PROBLEM STATEMENT
The answer must repeat every record exactly, with all pictures omitted.
-- MATERIAL PROVIDED follows --
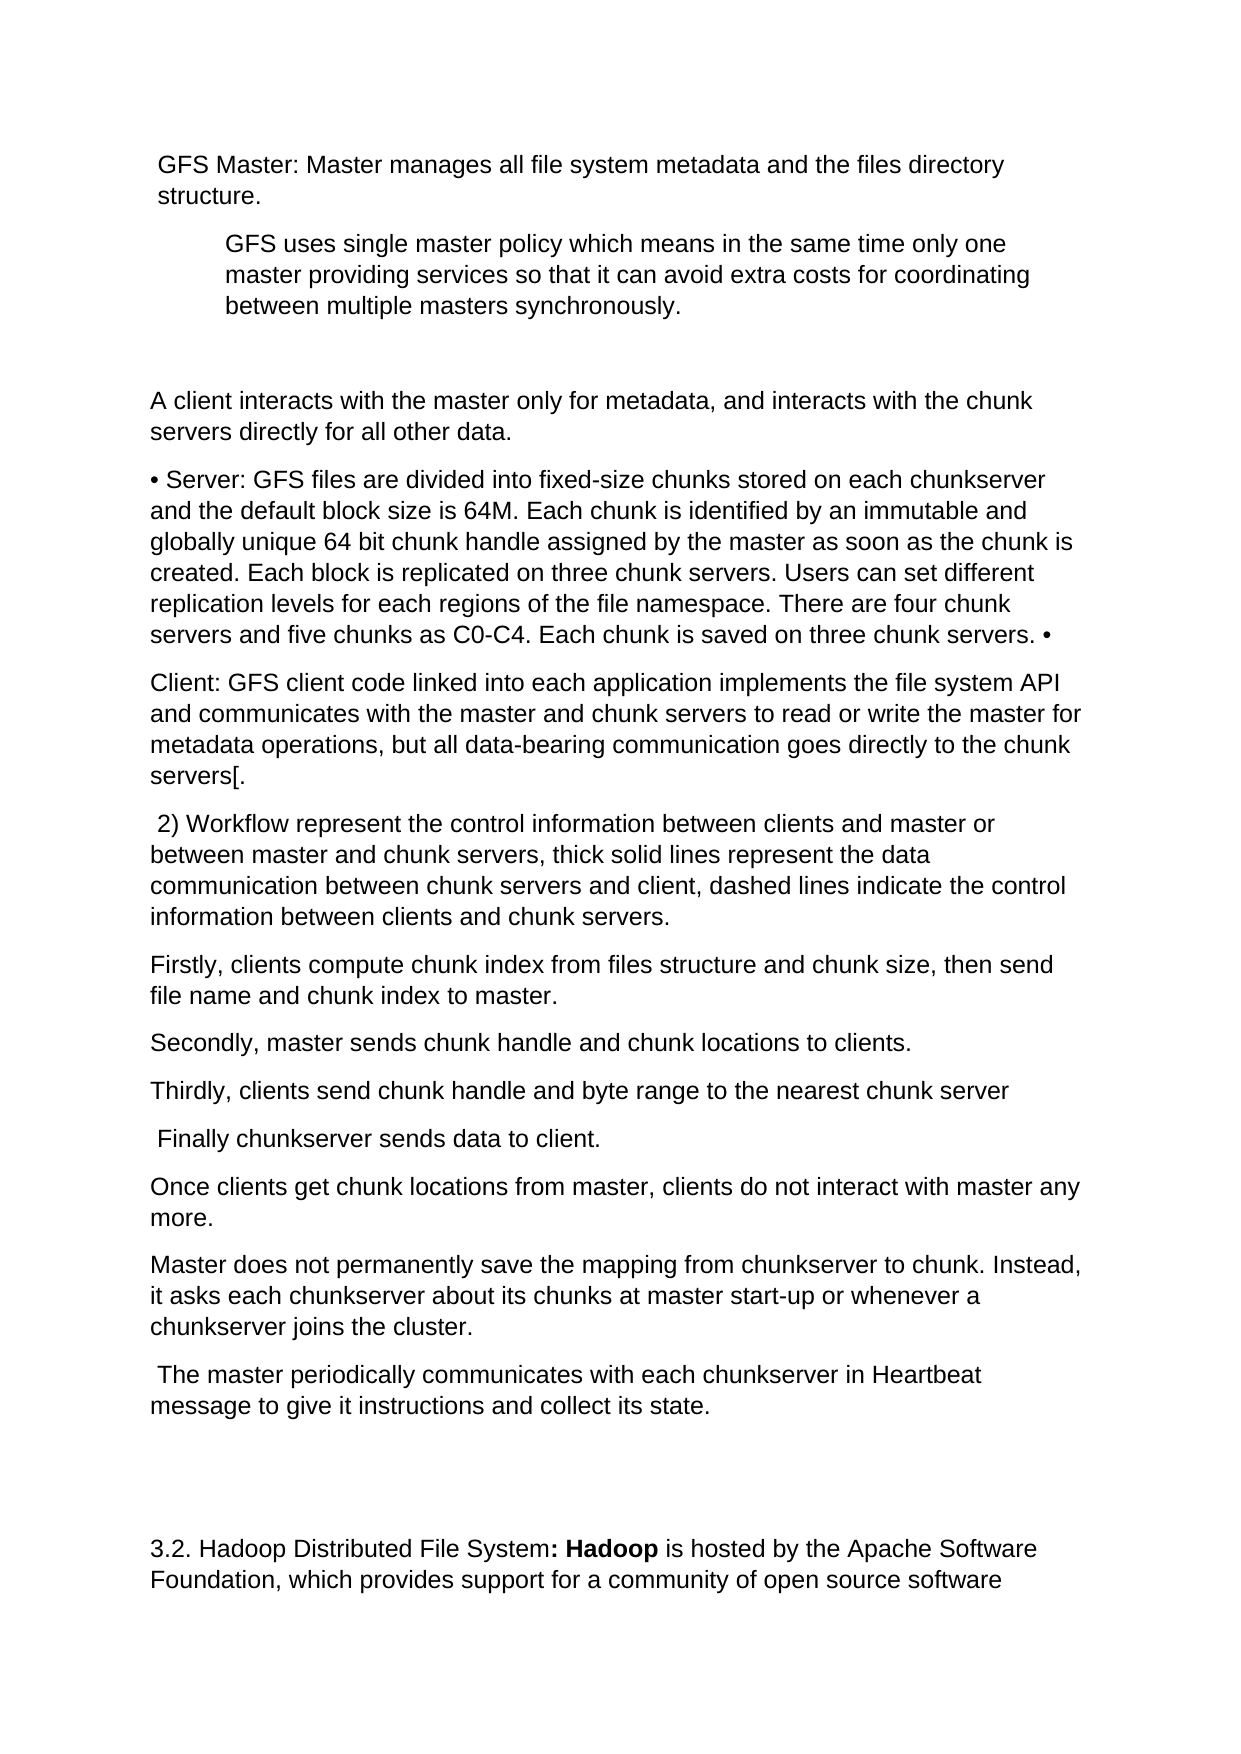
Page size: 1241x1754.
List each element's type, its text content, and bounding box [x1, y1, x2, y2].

text • Server: GFS files are divided into fixed-size chunks stored on each chunkserver and the default block size is 64M. Each chunk is identified by an immutable and globally unique 64 bit chunk handle assigned by the master as soon as the chunk is created. Each block is replicated on three chunk servers. Users can set different replication levels for each regions of the file namespace. There are four chunk servers and five chunks as C0-C4. Each chunk is saved on three chunk servers. • [150, 465, 1090, 649]
text A client interacts with the master only for metadata, and interacts with the chunk servers directly for all other data. [150, 386, 1090, 446]
text Secondly, master sends chunk handle and chunk locations to clients. [150, 1028, 1090, 1057]
text 2) Workflow represent the control information between clients and master or between master and chunk servers, thick solid lines represent the data communication between chunk servers and client, dashed lines indicate the control information between clients and chunk servers. [150, 809, 1090, 931]
text Finally chunkserver sends data to client. [150, 1124, 1090, 1152]
text Master does not permanently save the mapping from chunkserver to chunk. Instead, it asks each chunkserver about its chunks at master start-up or whenever a chunkserver joins the cluster. [150, 1250, 1090, 1341]
text Once clients get chunk locations from master, clients do not interact with master any more. [150, 1171, 1090, 1231]
text The master periodically communicates with each chunkserver in Heartbeat message to give it instructions and collect its state. [150, 1360, 1090, 1420]
text GFS uses single master policy which means in the same time only one master providing services so that it can avoid extra costs for coordinating between multiple masters synchronously. [225, 229, 1090, 319]
text Client: GFS client code linked into each application implements the file system API and communicates with the master and chunk servers to read or write the master for metadata operations, but all data-bearing communication goes directly to the chunk servers[. [150, 668, 1090, 790]
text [150, 1534, 1090, 1594]
text Firstly, clients compute chunk index from files structure and chunk size, then send file name and chunk index to master. [150, 949, 1090, 1009]
text GFS Master: Master manages all file system metadata and the files directory structure. [157, 150, 1090, 210]
text Thirdly, clients send chunk handle and byte range to the nearest chunk server [150, 1076, 1090, 1105]
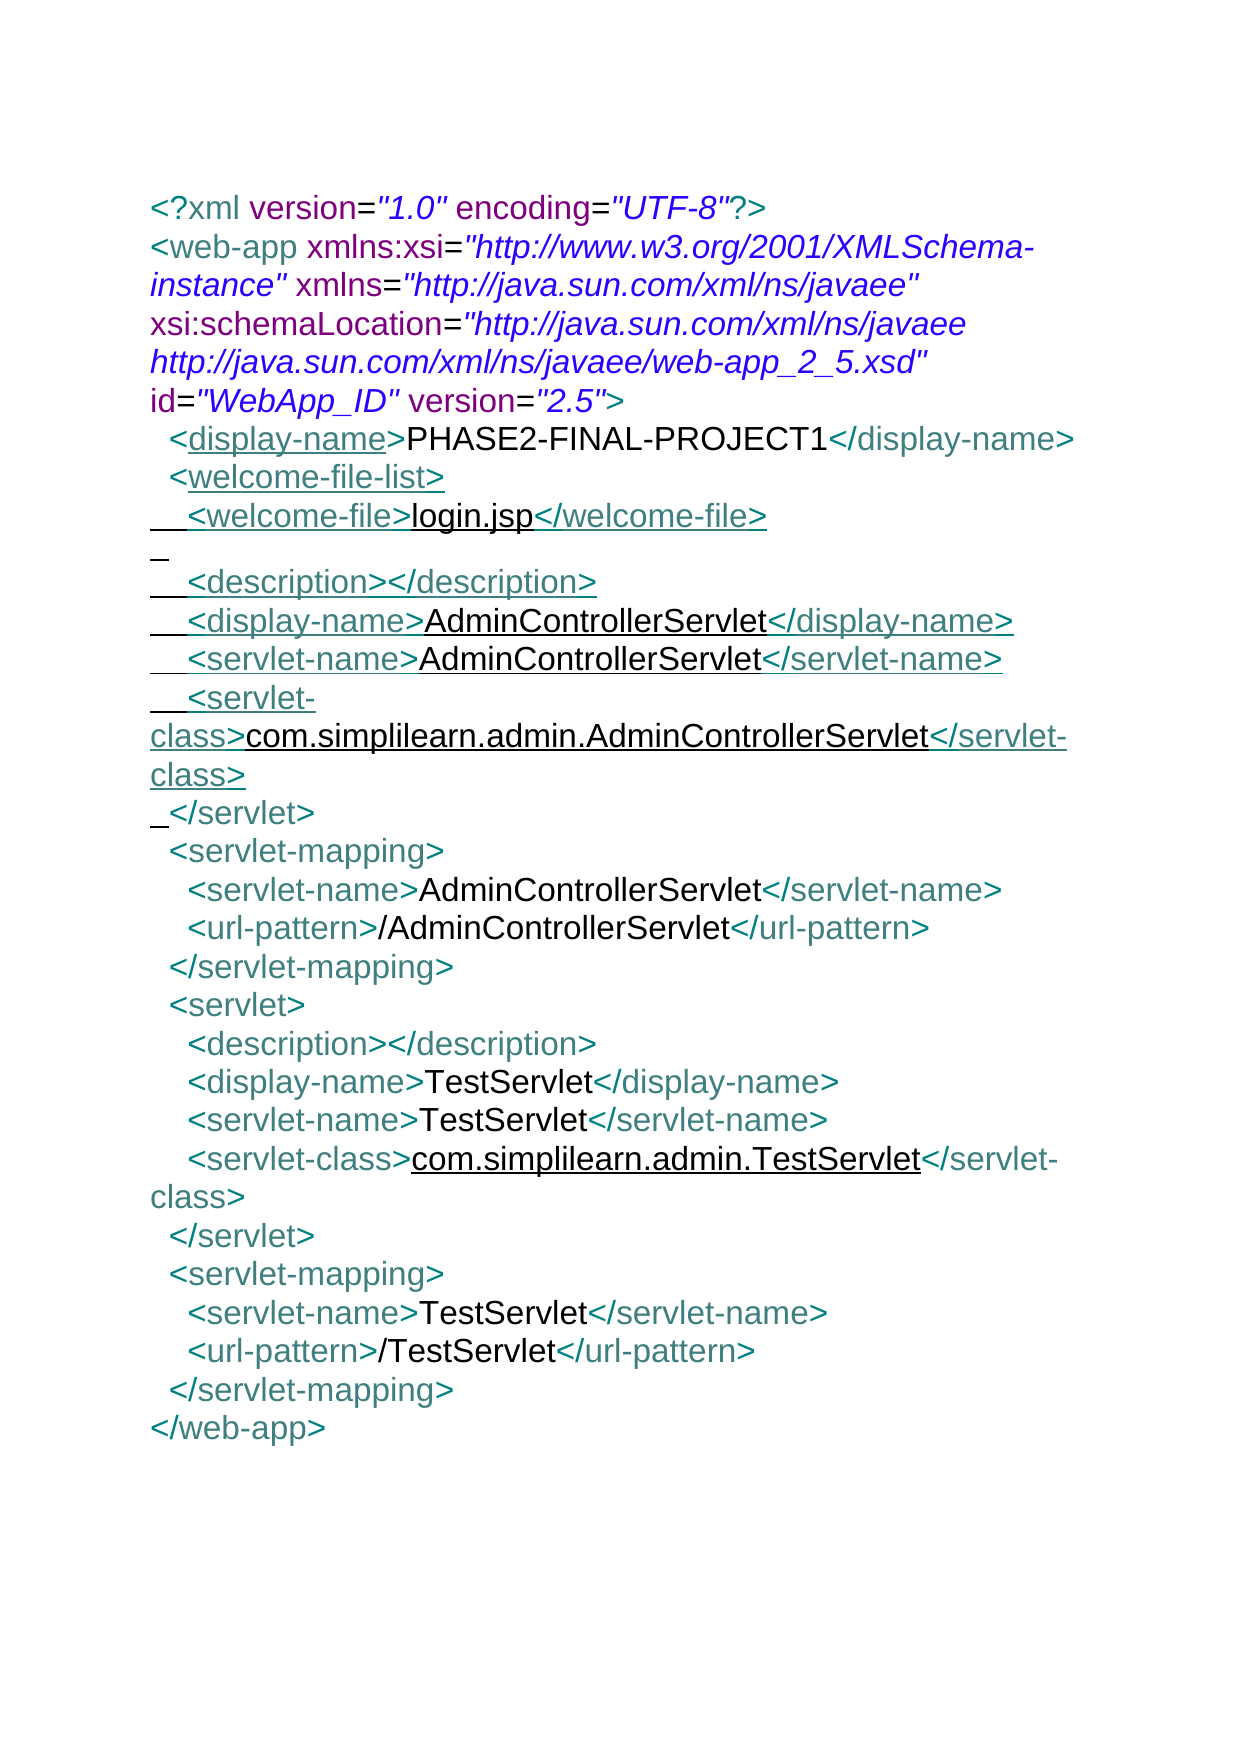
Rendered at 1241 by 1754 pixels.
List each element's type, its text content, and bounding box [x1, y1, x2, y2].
-- MATERIAL PROVIDED concluded --
RESULT OF THIS EXERCISE
Page size: 1241x1754.
List each element's type, its text content, and bounding box [x1, y1, x2, y2].

text • Server: GFS files are divided into fixed-size chunks stored on each chunkserver and the default block size is 64M. Each chunk is identified by an immutable and globally unique 64 bit chunk handle assigned by the master as soon as the chunk is created. Each block is replicated on three chunk servers. Users can set different replication levels for each regions of the file namespace. There are four chunk servers and five chunks as C0-C4. Each chunk is saved on three chunk servers. • [150, 465, 1090, 649]
text A client interacts with the master only for metadata, and interacts with the chunk servers directly for all other data. [150, 386, 1090, 446]
text Secondly, master sends chunk handle and chunk locations to clients. [150, 1028, 1090, 1057]
text 2) Workflow represent the control information between clients and master or between master and chunk servers, thick solid lines represent the data communication between chunk servers and client, dashed lines indicate the control information between clients and chunk servers. [150, 809, 1090, 931]
text Finally chunkserver sends data to client. [150, 1124, 1090, 1152]
text Master does not permanently save the mapping from chunkserver to chunk. Instead, it asks each chunkserver about its chunks at master start-up or whenever a chunkserver joins the cluster. [150, 1250, 1090, 1341]
text Once clients get chunk locations from master, clients do not interact with master any more. [150, 1171, 1090, 1231]
text The master periodically communicates with each chunkserver in Heartbeat message to give it instructions and collect its state. [150, 1360, 1090, 1420]
text GFS uses single master policy which means in the same time only one master providing services so that it can avoid extra costs for coordinating between multiple masters synchronously. [225, 229, 1090, 319]
text Client: GFS client code linked into each application implements the file system API and communicates with the master and chunk servers to read or write the master for metadata operations, but all data-bearing communication goes directly to the chunk servers[. [150, 668, 1090, 790]
text [150, 1534, 1090, 1594]
text Firstly, clients compute chunk index from files structure and chunk size, then send file name and chunk index to master. [150, 949, 1090, 1009]
text GFS Master: Master manages all file system metadata and the files directory structure. [157, 150, 1090, 210]
text Thirdly, clients send chunk handle and byte range to the nearest chunk server [150, 1076, 1090, 1105]
Rendered at 1241 by 1754 pixels.
List each element's type, its text content, and bounding box [x1, y1, x2, y2].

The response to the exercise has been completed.